**EXERCISE**
All entries are to be quoted exactly; the images stay out of the copy.

[Stored dataset items]
——

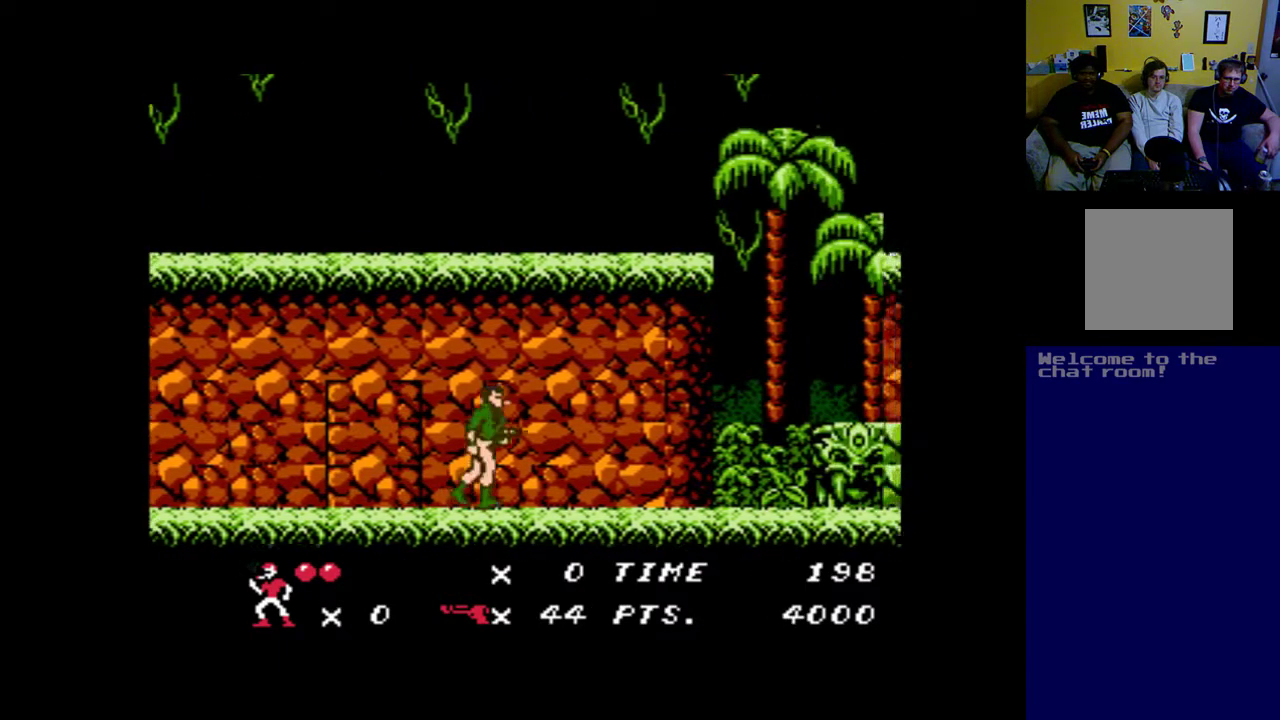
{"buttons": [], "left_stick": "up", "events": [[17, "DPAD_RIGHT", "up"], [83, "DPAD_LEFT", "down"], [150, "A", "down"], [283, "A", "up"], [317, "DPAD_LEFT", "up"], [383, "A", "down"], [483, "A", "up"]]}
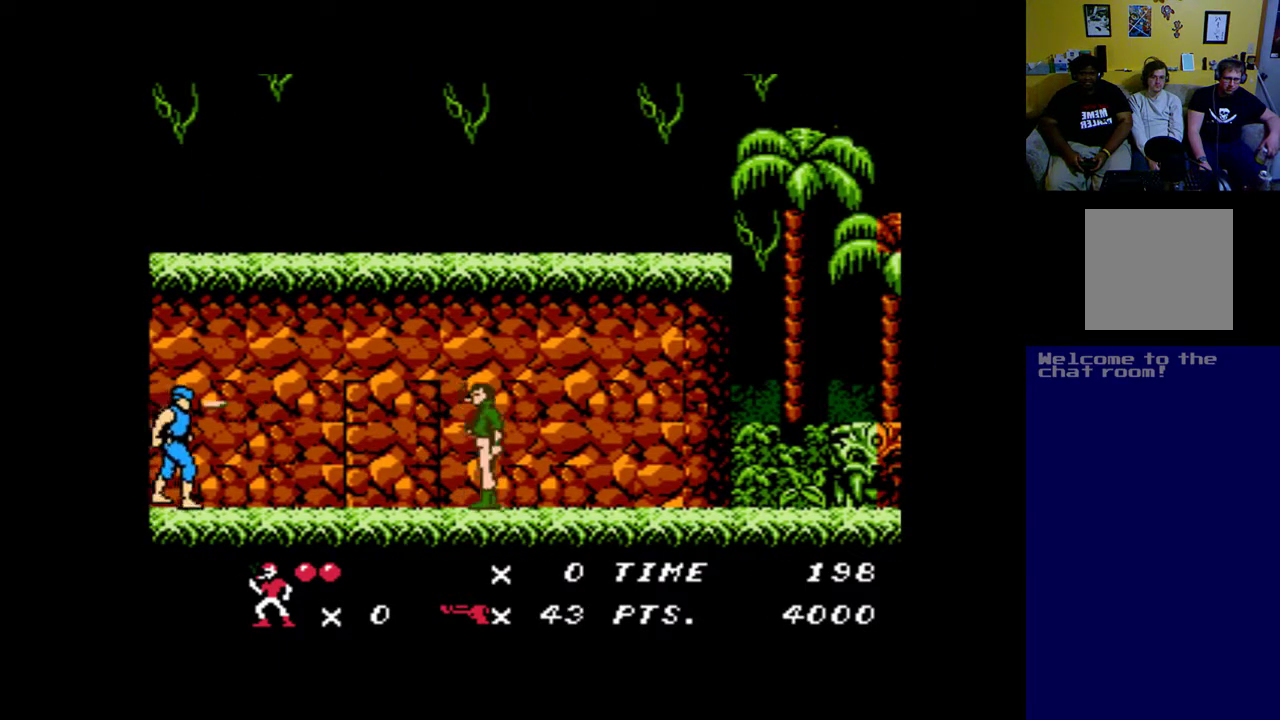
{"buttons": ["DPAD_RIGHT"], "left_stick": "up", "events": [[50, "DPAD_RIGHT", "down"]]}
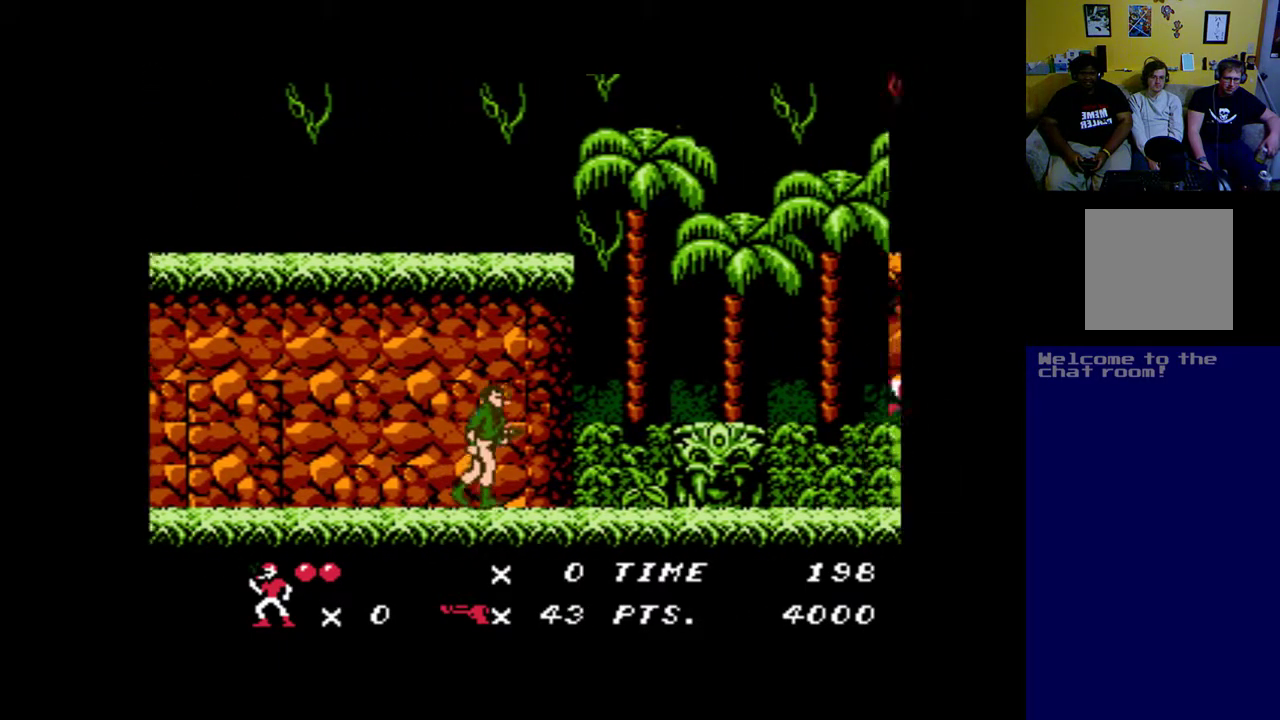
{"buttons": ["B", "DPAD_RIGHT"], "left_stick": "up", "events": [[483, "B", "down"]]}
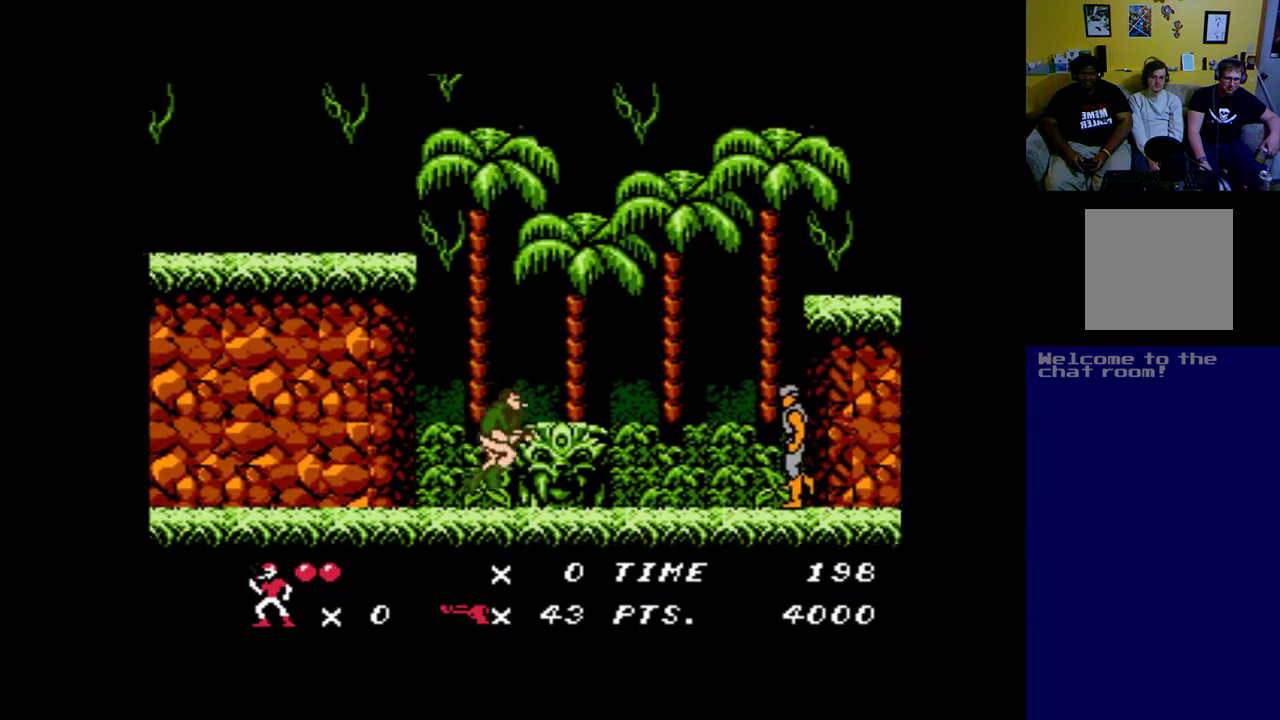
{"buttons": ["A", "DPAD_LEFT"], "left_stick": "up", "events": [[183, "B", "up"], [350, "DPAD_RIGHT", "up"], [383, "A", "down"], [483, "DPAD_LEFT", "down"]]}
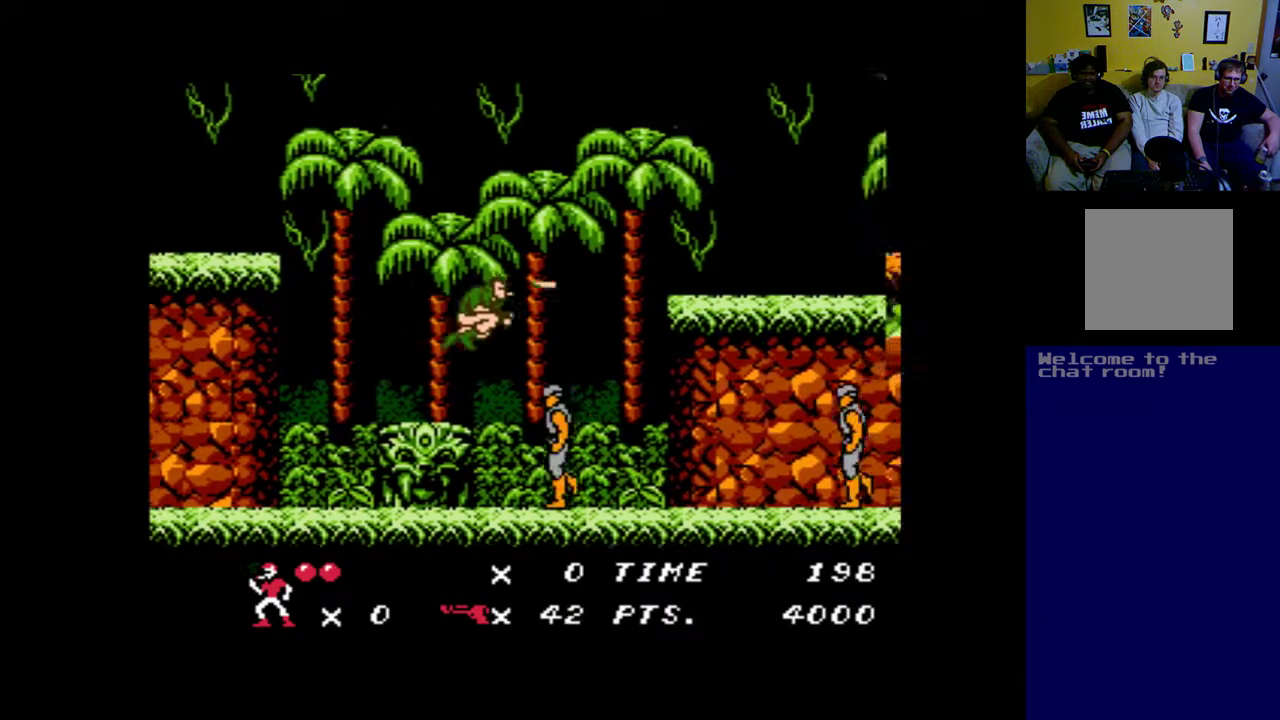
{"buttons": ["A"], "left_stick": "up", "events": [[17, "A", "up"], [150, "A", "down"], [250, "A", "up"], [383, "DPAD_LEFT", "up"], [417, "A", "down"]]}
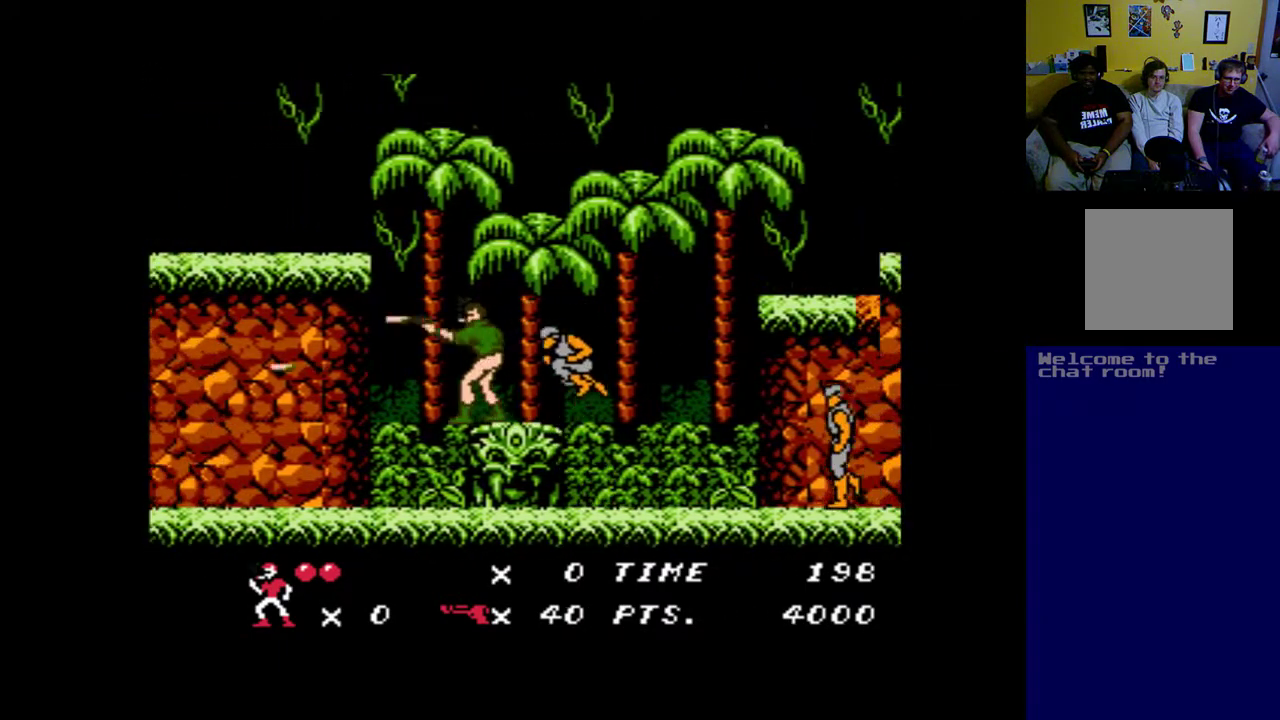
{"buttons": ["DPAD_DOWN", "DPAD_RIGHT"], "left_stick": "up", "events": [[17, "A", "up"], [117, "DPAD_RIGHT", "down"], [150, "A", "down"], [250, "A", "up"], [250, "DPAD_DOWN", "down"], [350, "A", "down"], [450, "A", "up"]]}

——

**EXPECTED ANSWER**
{"buttons": [], "left_stick": "up", "events": [[17, "DPAD_RIGHT", "up"], [83, "DPAD_LEFT", "down"], [150, "A", "down"], [283, "A", "up"], [317, "DPAD_LEFT", "up"], [383, "A", "down"], [483, "A", "up"]]}
{"buttons": ["DPAD_RIGHT"], "left_stick": "up", "events": [[50, "DPAD_RIGHT", "down"]]}
{"buttons": ["B", "DPAD_RIGHT"], "left_stick": "up", "events": [[483, "B", "down"]]}
{"buttons": ["A", "DPAD_LEFT"], "left_stick": "up", "events": [[183, "B", "up"], [350, "DPAD_RIGHT", "up"], [383, "A", "down"], [483, "DPAD_LEFT", "down"]]}
{"buttons": ["A"], "left_stick": "up", "events": [[17, "A", "up"], [150, "A", "down"], [250, "A", "up"], [383, "DPAD_LEFT", "up"], [417, "A", "down"]]}
{"buttons": ["DPAD_DOWN", "DPAD_RIGHT"], "left_stick": "up", "events": [[17, "A", "up"], [117, "DPAD_RIGHT", "down"], [150, "A", "down"], [250, "A", "up"], [250, "DPAD_DOWN", "down"], [350, "A", "down"], [450, "A", "up"]]}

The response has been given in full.